We have three rehearsals scheduled in Australia, and three and a bit scheduled in Hawai’i. And then we have plenty of regular ukestras to attend on Mondays and Tuesdays if you feel so inclined.
Current schedule is…
3. Rehearsal dates and times
Not everyone can make all of the rehearsals
1. Saturday 6 May from 3pm til 4:30/5 – our place in Merewether and on Facebook Livestream, then posted to vimeo when completed. If you are coming from somewhere else for this, you are also welcome to attend our ukestras whilst you are in the area (no charge).
2. Sunday 4 June from 12:30-2pm – our place in Merewether and on Facebook Live, then posted to vimeo when completed.
3. Sunday 11 June from 11:30-1pm – our place in Merewether and on Facebook Live, then posted to vimeo when completed.
Perform at the Zoo – Wednesday 12
Thursday 13, Friday 14 and Saturday 15 July, and possibly just prior to walking up to the festival on Sunday 16 July. Not entirely sure of the venue as yet. With 20 people going, the foyer of the Royal Grove is probably doable It may have to be in a public park, or someone else’s hotel foyer.
Wednesday 12 July
Zoo performance is at 5:20pm. Ruth Allen is leading this and has selected:
- Spanish Harlem,
- Under the Milky Way
Of course not everyone can make this performance, including us. Ruth plans to catch up with people at the Royal Grove for rehearsal and has flagged late Tuesday (11th) afternoon, and first thing Wednesday (12th) morning.
Thursday 13 July
2. Kanikapila at Da Racks is on in the evening (on the foreshore near the Duke statue), where the surfboards are stored in the racks (Da Racks!).
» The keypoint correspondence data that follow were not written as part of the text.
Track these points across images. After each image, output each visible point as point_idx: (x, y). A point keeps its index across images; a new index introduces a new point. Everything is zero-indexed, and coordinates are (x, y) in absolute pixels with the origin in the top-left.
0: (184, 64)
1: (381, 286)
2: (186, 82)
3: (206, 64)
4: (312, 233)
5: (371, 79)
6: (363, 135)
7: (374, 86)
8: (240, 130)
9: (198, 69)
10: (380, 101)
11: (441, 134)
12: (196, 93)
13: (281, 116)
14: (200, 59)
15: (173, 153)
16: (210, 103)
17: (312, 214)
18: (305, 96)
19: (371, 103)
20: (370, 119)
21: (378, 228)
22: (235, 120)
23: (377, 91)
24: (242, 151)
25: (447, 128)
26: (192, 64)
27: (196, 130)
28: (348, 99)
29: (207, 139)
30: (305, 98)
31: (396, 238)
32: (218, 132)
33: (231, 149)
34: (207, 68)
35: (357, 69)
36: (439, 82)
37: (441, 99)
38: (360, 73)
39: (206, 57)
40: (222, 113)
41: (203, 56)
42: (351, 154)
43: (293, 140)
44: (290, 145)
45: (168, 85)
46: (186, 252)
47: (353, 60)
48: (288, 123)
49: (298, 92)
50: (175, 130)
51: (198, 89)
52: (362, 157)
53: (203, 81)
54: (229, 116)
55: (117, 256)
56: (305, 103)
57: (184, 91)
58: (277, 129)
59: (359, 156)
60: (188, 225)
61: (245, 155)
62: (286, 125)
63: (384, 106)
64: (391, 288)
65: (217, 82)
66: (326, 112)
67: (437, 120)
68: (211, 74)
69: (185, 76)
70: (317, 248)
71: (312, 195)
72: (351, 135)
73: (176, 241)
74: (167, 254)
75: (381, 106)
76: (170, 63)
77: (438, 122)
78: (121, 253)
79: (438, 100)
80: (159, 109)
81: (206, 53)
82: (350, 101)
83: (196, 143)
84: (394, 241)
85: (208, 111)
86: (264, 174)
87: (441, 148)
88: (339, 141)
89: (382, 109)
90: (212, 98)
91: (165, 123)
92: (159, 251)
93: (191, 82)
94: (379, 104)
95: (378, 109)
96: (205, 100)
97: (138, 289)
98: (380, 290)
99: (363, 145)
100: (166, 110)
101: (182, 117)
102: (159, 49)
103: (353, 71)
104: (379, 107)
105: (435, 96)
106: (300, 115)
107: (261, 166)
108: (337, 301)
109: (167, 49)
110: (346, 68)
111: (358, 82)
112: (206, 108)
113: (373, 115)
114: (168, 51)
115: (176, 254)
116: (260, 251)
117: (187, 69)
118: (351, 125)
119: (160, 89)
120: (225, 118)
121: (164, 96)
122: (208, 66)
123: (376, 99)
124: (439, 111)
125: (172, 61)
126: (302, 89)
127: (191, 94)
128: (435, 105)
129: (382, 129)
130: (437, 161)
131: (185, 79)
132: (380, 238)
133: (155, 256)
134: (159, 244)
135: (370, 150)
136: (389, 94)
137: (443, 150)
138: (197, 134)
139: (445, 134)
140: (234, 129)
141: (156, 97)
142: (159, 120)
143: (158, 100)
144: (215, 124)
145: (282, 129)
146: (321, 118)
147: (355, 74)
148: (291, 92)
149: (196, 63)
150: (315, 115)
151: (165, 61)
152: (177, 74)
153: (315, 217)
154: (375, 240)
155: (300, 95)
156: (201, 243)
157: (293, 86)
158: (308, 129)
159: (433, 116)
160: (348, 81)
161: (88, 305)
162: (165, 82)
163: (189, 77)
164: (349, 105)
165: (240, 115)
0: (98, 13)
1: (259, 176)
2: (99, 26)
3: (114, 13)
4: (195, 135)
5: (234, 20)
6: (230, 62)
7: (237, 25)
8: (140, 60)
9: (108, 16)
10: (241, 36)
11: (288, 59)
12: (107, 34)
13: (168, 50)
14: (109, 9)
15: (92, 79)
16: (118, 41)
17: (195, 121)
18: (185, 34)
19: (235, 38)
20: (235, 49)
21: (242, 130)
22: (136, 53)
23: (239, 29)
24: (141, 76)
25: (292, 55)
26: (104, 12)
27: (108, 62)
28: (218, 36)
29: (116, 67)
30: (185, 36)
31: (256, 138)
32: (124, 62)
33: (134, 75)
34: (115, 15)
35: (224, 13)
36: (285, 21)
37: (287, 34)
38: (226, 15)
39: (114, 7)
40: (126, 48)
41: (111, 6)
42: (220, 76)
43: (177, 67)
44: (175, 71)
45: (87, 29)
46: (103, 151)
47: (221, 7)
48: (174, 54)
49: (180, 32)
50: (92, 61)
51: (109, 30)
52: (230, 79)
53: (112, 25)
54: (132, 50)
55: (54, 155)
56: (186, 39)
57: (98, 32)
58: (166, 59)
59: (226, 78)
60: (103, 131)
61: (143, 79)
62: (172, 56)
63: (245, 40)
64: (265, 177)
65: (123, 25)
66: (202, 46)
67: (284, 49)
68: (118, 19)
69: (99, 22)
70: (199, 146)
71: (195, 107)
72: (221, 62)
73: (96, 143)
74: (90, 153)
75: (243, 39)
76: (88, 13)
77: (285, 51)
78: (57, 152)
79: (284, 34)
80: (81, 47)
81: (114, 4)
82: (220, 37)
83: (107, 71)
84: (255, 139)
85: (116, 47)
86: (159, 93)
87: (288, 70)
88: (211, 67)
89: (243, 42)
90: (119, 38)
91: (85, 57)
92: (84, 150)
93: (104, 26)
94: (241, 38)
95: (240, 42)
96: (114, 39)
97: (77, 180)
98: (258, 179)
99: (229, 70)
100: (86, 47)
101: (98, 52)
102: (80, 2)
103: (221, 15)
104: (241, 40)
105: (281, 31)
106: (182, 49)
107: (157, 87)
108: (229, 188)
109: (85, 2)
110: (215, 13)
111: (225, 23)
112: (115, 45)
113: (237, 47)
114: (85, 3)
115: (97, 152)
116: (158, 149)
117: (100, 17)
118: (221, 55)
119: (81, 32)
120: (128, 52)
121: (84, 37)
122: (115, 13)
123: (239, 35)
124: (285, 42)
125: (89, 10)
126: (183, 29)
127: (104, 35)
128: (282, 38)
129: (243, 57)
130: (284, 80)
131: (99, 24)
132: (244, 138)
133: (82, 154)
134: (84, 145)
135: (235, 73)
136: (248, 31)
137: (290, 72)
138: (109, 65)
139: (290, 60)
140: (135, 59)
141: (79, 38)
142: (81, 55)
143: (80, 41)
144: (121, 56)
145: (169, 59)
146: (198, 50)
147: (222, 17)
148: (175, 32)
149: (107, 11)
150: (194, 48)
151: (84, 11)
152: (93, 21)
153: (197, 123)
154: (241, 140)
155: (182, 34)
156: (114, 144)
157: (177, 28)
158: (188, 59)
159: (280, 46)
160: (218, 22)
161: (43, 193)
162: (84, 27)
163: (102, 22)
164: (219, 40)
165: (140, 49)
Facebook page is https://www.facebook.com/kanikapilaat.daracks. This is a participation uke-singing-hula circle. Join in! Bring a song!
Friday 14 July
1.Kimo Hussey Workshop –
Rehearsal – .
2. Welcome Dinner 5:30 pm – Ala Moana Hotel – Hibiscus Ballroom – Buffet dinner, entertainment and door prizes.
Saturday 15 July
1. Kimo Hussey Workshop – Waikiki – 10-1pm (tentative time, we may start at 9am).
2. Rehearsal in the afternoon?
Sunday 16 July
1. Hawai’i Ukulele Festival – we may fit in a brief rehearsal in the morning, prior to walking up to the festival.
2. Kanikapila at Da Racks (evening)
Monday 17 July
1. Evening – Kanikapila at the Royal Grove Hotel (where many of us are staying).